Risk-Adjusted Performance

19 of 100

 
Weak
 
Strong
Solid
Compared to the overall equity markets, risk-adjusted returns on investments in Sarfati are ranked lower than 19 (%) of all global equities and portfolios over the last 90 days. Despite somewhat weak basic indicators, Sarfati sustained solid returns over the last few months and may actually be approaching a breakup point.
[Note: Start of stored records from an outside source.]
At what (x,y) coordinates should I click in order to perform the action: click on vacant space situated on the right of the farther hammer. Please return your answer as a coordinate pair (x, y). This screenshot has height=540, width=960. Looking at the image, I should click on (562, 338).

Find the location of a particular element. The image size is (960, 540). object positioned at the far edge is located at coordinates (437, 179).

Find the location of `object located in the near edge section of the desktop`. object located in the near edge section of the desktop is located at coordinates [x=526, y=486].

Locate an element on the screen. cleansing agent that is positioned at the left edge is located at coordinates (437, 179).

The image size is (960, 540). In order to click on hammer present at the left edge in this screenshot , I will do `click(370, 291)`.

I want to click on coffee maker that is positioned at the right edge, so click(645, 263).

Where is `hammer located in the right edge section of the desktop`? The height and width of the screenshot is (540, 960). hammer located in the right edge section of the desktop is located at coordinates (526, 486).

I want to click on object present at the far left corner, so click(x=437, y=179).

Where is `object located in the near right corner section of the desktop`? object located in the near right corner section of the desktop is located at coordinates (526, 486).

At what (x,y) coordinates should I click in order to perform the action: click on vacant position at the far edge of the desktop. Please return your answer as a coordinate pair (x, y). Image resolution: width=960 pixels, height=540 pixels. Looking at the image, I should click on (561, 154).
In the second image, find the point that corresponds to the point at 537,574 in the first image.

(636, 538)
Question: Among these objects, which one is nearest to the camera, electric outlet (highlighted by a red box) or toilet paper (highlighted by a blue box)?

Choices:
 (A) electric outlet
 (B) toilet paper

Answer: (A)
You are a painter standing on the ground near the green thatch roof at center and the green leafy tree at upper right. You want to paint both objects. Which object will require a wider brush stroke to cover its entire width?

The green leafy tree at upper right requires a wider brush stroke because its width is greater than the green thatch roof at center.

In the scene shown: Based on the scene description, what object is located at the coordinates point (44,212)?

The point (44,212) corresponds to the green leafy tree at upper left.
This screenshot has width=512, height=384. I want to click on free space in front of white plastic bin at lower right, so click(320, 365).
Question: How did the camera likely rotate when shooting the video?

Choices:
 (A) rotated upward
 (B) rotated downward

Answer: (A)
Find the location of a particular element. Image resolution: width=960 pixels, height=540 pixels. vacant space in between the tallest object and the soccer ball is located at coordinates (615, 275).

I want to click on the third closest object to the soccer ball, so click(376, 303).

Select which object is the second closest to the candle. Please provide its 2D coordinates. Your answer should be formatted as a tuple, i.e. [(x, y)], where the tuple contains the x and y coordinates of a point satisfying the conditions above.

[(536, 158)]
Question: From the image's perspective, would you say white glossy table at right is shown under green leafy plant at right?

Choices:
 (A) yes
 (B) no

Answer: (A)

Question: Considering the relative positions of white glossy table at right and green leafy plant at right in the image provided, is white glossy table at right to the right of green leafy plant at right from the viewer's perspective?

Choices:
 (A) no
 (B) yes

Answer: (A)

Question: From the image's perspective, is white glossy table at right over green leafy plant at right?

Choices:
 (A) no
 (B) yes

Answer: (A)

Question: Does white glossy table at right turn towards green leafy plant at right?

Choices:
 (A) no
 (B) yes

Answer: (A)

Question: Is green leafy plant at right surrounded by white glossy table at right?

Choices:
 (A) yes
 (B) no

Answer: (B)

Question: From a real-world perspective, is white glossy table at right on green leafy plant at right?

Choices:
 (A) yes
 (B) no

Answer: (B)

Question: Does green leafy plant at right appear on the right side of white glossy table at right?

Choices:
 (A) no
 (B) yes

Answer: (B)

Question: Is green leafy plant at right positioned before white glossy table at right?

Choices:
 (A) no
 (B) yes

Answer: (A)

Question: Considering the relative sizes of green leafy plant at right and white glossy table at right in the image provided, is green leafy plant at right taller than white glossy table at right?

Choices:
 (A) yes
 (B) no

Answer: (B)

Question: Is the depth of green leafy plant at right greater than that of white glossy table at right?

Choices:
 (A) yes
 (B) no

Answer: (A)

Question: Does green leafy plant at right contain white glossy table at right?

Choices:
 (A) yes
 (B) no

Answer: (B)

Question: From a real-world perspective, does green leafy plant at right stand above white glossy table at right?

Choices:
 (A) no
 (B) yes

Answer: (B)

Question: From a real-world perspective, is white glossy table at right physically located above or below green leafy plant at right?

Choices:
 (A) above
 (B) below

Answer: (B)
Micron Technology and Sarfati Volatility Contrast

   Predicted Return Density   
       Returns  

Pair Trading with Micron Technology and Sarfati

The main advantage of trading using opposite Micron Technology and Sarfati positions is that it hedges away some unsystematic risk. Because of two separate transactions, even if Micron Technology position performs unexpectedly, Sarfati can make up some of the losses. Pair trading also minimizes risk from directional movements in the market. For example, if an entire industry or sector drops because of unexpected headlines, the short position in Sarfati will offset losses from the drop in Sarfati's long position.
The idea behind Micron Technology and Sarfati pairs trading is to make the combined position market-neutral, meaning the overall market's direction will not affect its win or loss (or potential downside or upside). This can be achieved by designing a pairs trade with two highly correlated stocks or equities that operate in a similar space or sector, making it possible to obtain profits through simple and relatively low-risk investment.
Check out your portfolio center.
Note that this page's information should be used as a complementary analysis to find the right mix of equity instruments to add to your existing portfolios or create a brand new portfolio. You can also try the Headlines Timeline module to stay connected to all market stories and filter out noise. Drill down to analyze hype elasticity.